Just as we capitalize the names of other planets (Mars, Venus, Ceres, Eris, Pluto), we capitalize the name of our planet.

Not every person on Earth has access to clean water.

When referring to soil or land, we do not capitalize the term.

No one can be truly happy without a little earth under her fingernails.

East Pakistan

See Bangladesh.

Eastern Standard Time, Eastern Daylight Time

The abbreviations for Eastern Standard Time (EST) and Eastern Daylight Time (EDT) should be in all-caps without periods.

e.g. and i.e. 

Follow each with a comma and do not italicize.

E.g. stands for exempli gratia, Latin for for example; thus, the list of items following e.g. will not be complete.

I.e. stands for id est, meaning that is, or in other words; thus the list of items following i.e. must include all possible items.

Elderly, the

Do not use the elderly; use instead elderly people or senior citizens (usually those over age 65). Avoid seniors, which may be confused with fourth-year students.


Ellipses in running copy

Ellipsis points are on the line, like periods, and are usually separated from each other and from the text by spaces. Our policy is to smoosh together the three dots into its own "ellipses" character.

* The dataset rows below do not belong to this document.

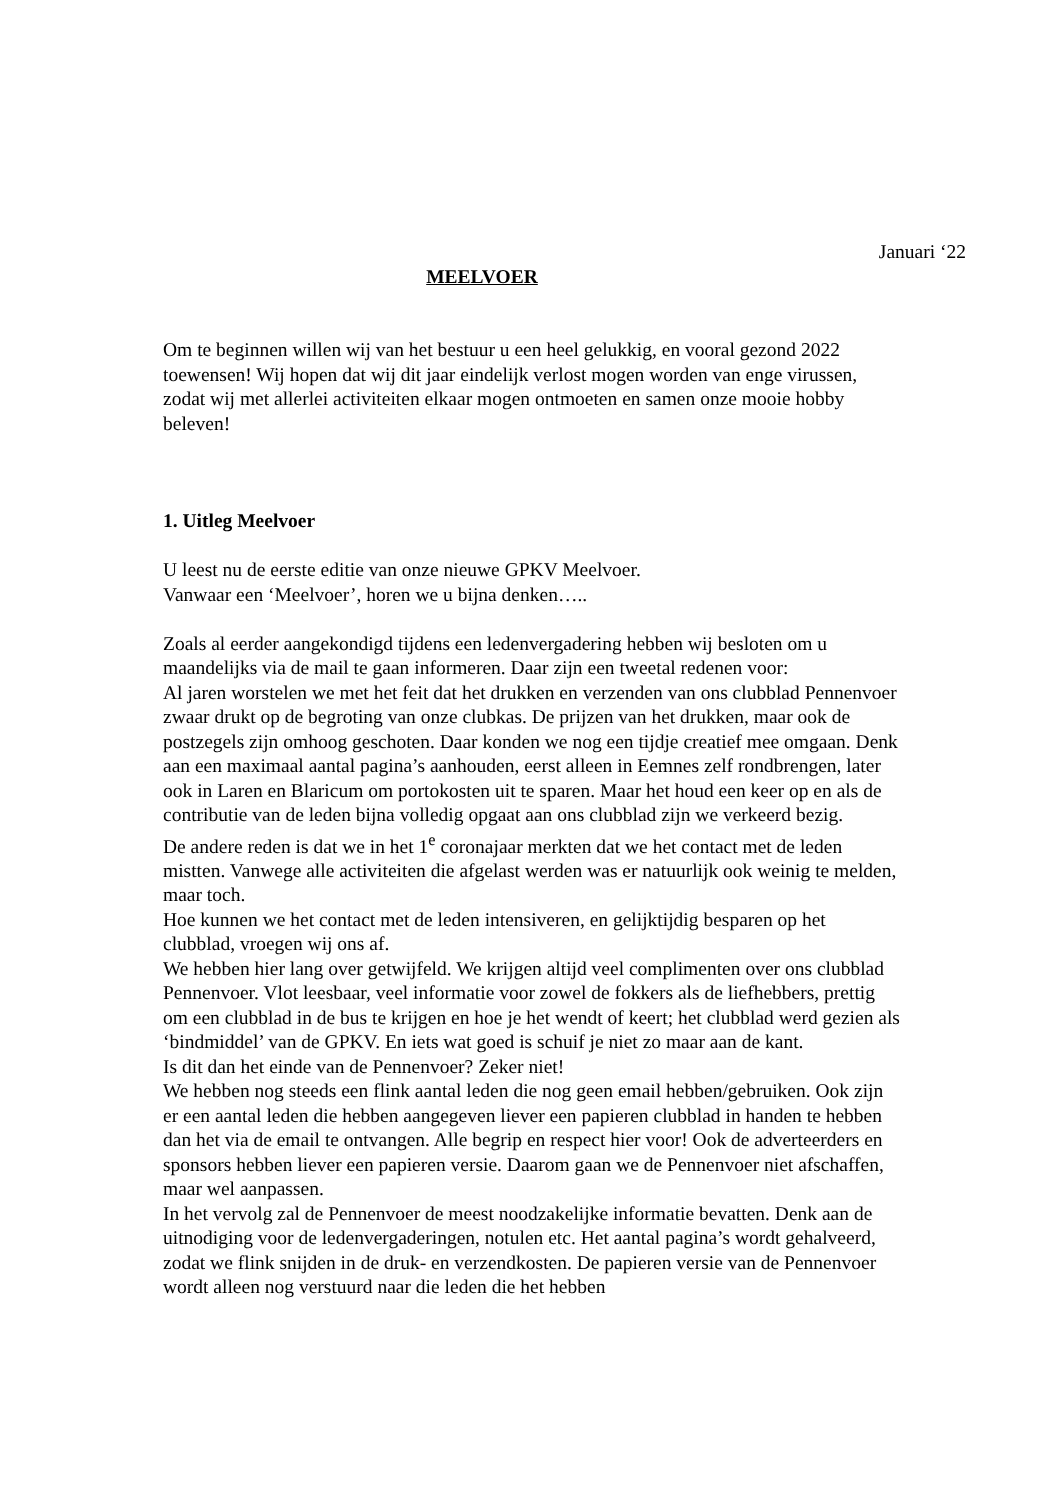Januari ‘22
MEELVOER
Om te beginnen willen wij van het bestuur u een heel gelukkig, en vooral gezond 2022 toewensen! Wij hopen dat wij dit jaar eindelijk verlost mogen worden van enge virussen, zodat wij met allerlei activiteiten elkaar mogen ontmoeten en samen onze mooie hobby beleven!
1. Uitleg Meelvoer
U leest nu de eerste editie van onze nieuwe GPKV Meelvoer.
Vanwaar een ‘Meelvoer’, horen we u bijna denken…..
Zoals al eerder aangekondigd tijdens een ledenvergadering hebben wij besloten om u maandelijks via de mail te gaan informeren. Daar zijn een tweetal redenen voor:
Al jaren worstelen we met het feit dat het drukken en verzenden van ons clubblad Pennenvoer zwaar drukt op de begroting van onze clubkas. De prijzen van het drukken, maar ook de postzegels zijn omhoog geschoten. Daar konden we nog een tijdje creatief mee omgaan. Denk aan een maximaal aantal pagina’s aanhouden, eerst alleen in Eemnes zelf rondbrengen, later ook in Laren en Blaricum om portokosten uit te sparen. Maar het houd een keer op en als de contributie van de leden bijna volledig opgaat aan ons clubblad zijn we verkeerd bezig.
De andere reden is dat we in het 1<sup>e</sup> coronajaar merkten dat we het contact met de leden mistten. Vanwege alle activiteiten die afgelast werden was er natuurlijk ook weinig te melden, maar toch.
Hoe kunnen we het contact met de leden intensiveren, en gelijktijdig besparen op het clubblad, vroegen wij ons af.
We hebben hier lang over getwijfeld. We krijgen altijd veel complimenten over ons clubblad Pennenvoer. Vlot leesbaar, veel informatie voor zowel de fokkers als de liefhebbers, prettig om een clubblad in de bus te krijgen en hoe je het wendt of keert; het clubblad werd gezien als ‘bindmiddel’ van de GPKV. En iets wat goed is schuif je niet zo maar aan de kant.
Is dit dan het einde van de Pennenvoer? Zeker niet!
We hebben nog steeds een flink aantal leden die nog geen email hebben/gebruiken. Ook zijn er een aantal leden die hebben aangegeven liever een papieren clubblad in handen te hebben dan het via de email te ontvangen. Alle begrip en respect hier voor! Ook de adverteerders en sponsors hebben liever een papieren versie. Daarom gaan we de Pennenvoer niet afschaffen, maar wel aanpassen.
In het vervolg zal de Pennenvoer de meest noodzakelijke informatie bevatten. Denk aan de uitnodiging voor de ledenvergaderingen, notulen etc. Het aantal pagina’s wordt gehalveerd, zodat we flink snijden in de druk- en verzendkosten. De papieren versie van de Pennenvoer wordt alleen nog verstuurd naar die leden die het hebben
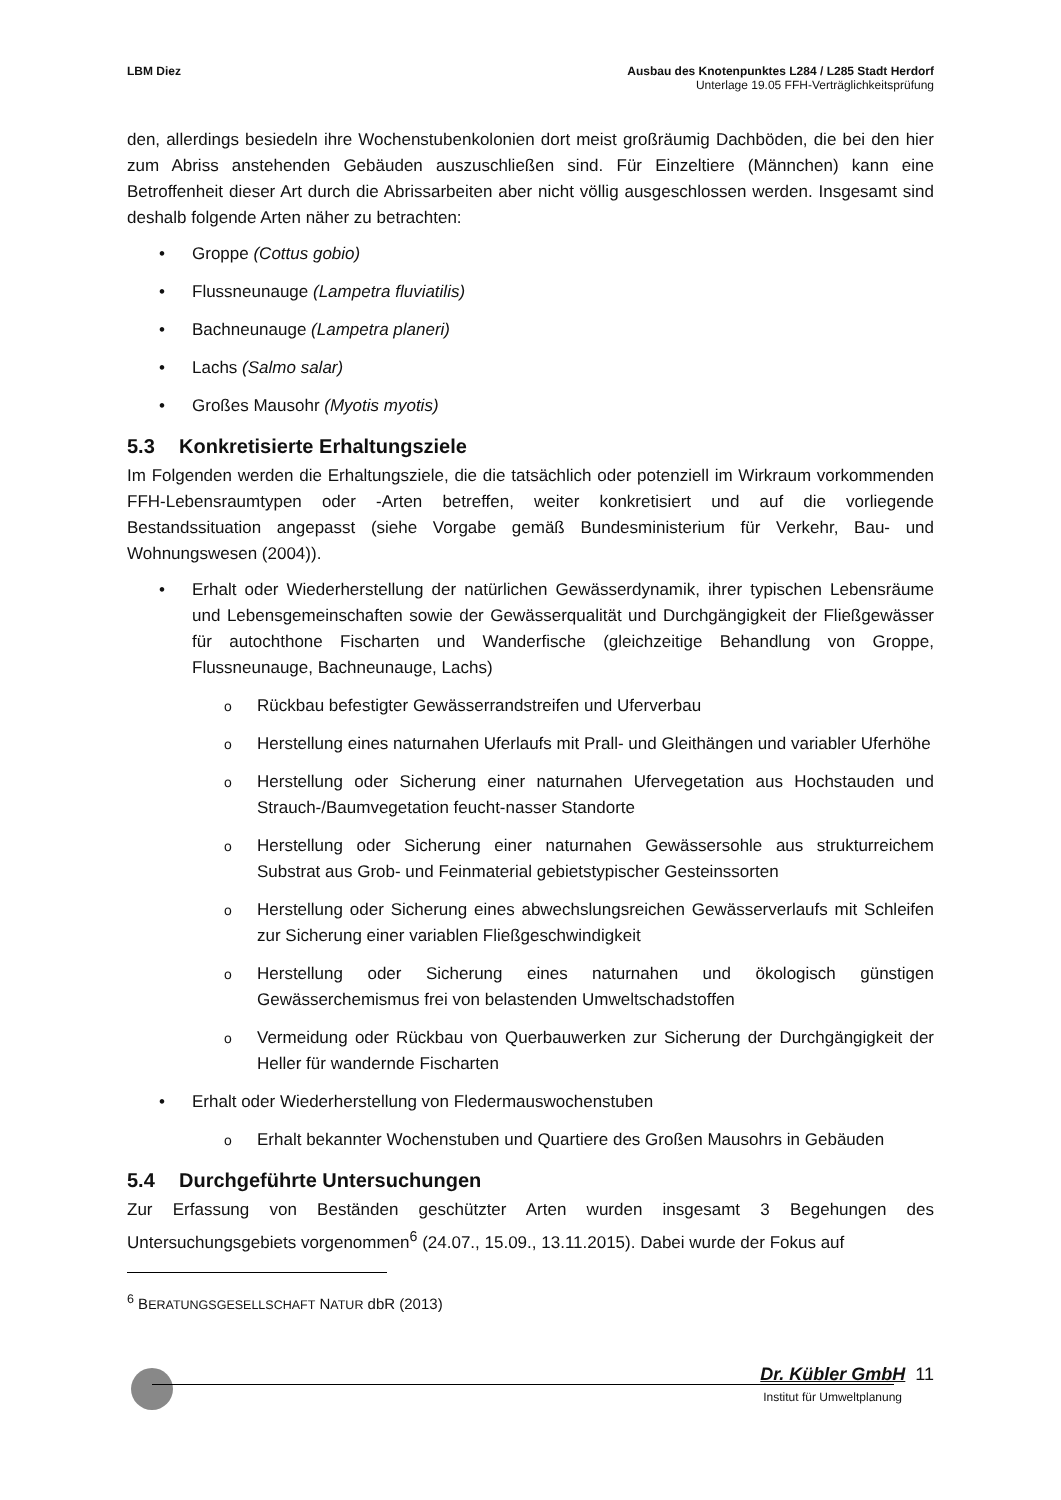LBM Diez Ausbau des Knotenpunktes L284 / L285 Stadt Herdorf
Unterlage 19.05 FFH-Verträglichkeitsprüfung
den, allerdings besiedeln ihre Wochenstubenkolonien dort meist großräumig Dachböden, die bei den hier zum Abriss anstehenden Gebäuden auszuschließen sind. Für Einzeltiere (Männchen) kann eine Betroffenheit dieser Art durch die Abrissarbeiten aber nicht völlig ausgeschlossen werden. Insgesamt sind deshalb folgende Arten näher zu betrachten:
• Groppe (Cottus gobio)
• Flussneunauge (Lampetra fluviatilis)
• Bachneunauge (Lampetra planeri)
• Lachs (Salmo salar)
• Großes Mausohr (Myotis myotis)
5.3 Konkretisierte Erhaltungsziele
Im Folgenden werden die Erhaltungsziele, die die tatsächlich oder potenziell im Wirkraum vorkommenden FFH-Lebensraumtypen oder -Arten betreffen, weiter konkretisiert und auf die vorliegende Bestandssituation angepasst (siehe Vorgabe gemäß Bundesministerium für Verkehr, Bau- und Wohnungswesen (2004)).
• Erhalt oder Wiederherstellung der natürlichen Gewässerdynamik, ihrer typischen Lebensräume und Lebensgemeinschaften sowie der Gewässerqualität und Durchgängigkeit der Fließgewässer für autochthone Fischarten und Wanderfische (gleichzeitige Behandlung von Groppe, Flussneunauge, Bachneunauge, Lachs)
o Rückbau befestigter Gewässerrandstreifen und Uferverbau
o Herstellung eines naturnahen Uferlaufs mit Prall- und Gleithängen und variabler Uferhöhe
o Herstellung oder Sicherung einer naturnahen Ufervegetation aus Hochstauden und Strauch-/Baumvegetation feucht-nasser Standorte
o Herstellung oder Sicherung einer naturnahen Gewässersohle aus strukturreichem Substrat aus Grob- und Feinmaterial gebietstypischer Gesteinssorten
o Herstellung oder Sicherung eines abwechslungsreichen Gewässerverlaufs mit Schleifen zur Sicherung einer variablen Fließgeschwindigkeit
o Herstellung oder Sicherung eines naturnahen und ökologisch günstigen Gewässerchemismus frei von belastenden Umweltschadstoffen
o Vermeidung oder Rückbau von Querbauwerken zur Sicherung der Durchgängigkeit der Heller für wandernde Fischarten
• Erhalt oder Wiederherstellung von Fledermauswochenstuben
o Erhalt bekannter Wochenstuben und Quartiere des Großen Mausohrs in Gebäuden
5.4 Durchgeführte Untersuchungen
Zur Erfassung von Beständen geschützter Arten wurden insgesamt 3 Begehungen des Untersuchungsgebiets vorgenommen<sup>6</sup> (24.07., 15.09., 13.11.2015). Dabei wurde der Fokus auf
<sup>6</sup> BERATUNGSGESELLSCHAFT NATUR dbR (2013)
Dr. Kübler GmbH 11
Institut für Umweltplanung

     Of the mayfly's many mating tactics, lying in wait atop an emerging dun is ... aggressive.

If one sentence ends, and the following sentence uses ellipses at the start, put a space between the period and the ellipses character, as well as a space before the new sentence.

     Katydids are omnipresent in July. ... cicadas drown them out.

If one sentence trails off, and the following sentence starts at the beginning, place a space + a period after the end of the ellipses character, and place a space before the new sentence.

     Pill bugs and earwigs are a dime a dozen ... . Nothing, however, beats a firefly.

Ellipses in quotations

Ellipsis points are not used (1) before the first word of a quotation, even if the beginning of the orginial sentence has been omitted; or (2) after the last word of a quotation, even if the end of the original sentence has been omitted, unless the sentence as quoted is deliberately incomplete.

Em dash

Em dashes (—) are used when indicating an abrupt change in thought, or where a period is too strong and a comma is too weak. Do not put a space on either side of the em dash. [In MS Word, make an em dash by pressing Alt+Ctrl+_]

The gift—$100 million—came from an anonymous donor.


We use email, not e-mail.

Emeritus, emeriti

professor emeritus of Biochemistry (male)
professor emerita of Epidemiology (female)
professors emeriti (group of men, or group of men + women)
professors emeritae (group of women)

En dash

The en dash ( ) is longer than a hyphen (-) but shorter than an em dash (—). It, and not the hyphen, is used as a substitute for the word "to" in ranges of numbers and years. [In MS Word, make an en dash by pressing Ctrl+_]

There were 100–125 students in the program.
The chapter is on pages 65–67.
8 a.m.–5 p.m.
7–10 p.m.

When joining a phrase + a word, use an en dash, as follows.

The Gates Institute–funded scholar ...
The Health Department–initiated program ...


In the 21st century, this term is considered antiquated and pejorative.

For usage regarding a population, see Alaska and Inuit.
For usage in terms such as "Eskimo kiss," use your best judgment.

Ex officio

Meaning, by virtue or because of an office.
Two words, no hyphen, italicized in running copy.

Former Dean Klag serves ex officio on the Steering Committee of the Sommer Scholars.